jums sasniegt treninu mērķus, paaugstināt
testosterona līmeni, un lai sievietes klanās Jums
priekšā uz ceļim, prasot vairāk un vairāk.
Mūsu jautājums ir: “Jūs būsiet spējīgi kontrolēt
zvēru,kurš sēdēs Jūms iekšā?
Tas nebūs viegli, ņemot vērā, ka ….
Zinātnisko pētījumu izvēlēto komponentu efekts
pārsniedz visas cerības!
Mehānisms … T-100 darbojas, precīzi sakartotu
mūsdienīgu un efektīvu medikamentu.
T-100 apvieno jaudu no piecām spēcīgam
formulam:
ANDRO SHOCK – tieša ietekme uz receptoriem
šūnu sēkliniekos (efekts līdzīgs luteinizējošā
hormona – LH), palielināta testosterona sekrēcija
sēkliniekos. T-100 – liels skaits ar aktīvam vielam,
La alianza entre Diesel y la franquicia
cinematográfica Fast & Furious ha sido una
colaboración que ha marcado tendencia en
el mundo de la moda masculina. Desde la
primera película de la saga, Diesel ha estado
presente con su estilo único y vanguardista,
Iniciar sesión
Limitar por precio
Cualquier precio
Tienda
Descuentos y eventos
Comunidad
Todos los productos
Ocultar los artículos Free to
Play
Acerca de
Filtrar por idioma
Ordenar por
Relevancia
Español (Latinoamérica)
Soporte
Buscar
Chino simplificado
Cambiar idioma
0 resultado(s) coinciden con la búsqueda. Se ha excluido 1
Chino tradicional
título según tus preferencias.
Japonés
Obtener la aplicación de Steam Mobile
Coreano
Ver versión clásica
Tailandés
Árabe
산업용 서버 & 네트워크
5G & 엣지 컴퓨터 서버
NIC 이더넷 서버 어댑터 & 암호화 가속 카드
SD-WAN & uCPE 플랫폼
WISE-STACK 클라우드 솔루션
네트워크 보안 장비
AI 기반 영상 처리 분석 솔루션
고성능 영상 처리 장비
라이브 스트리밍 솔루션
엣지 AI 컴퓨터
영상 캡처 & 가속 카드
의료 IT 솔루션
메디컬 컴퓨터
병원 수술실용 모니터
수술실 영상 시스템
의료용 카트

[EXERCISE DETAILS] Scan the preceding listing for the string "efekts" and copy every line where it occurs.

[RESULT OF THE TASK]
Zinātnisko pētījumu izvēlēto komponentu efekts
šūnu sēkliniekos (efekts līdzīgs luteinizējošā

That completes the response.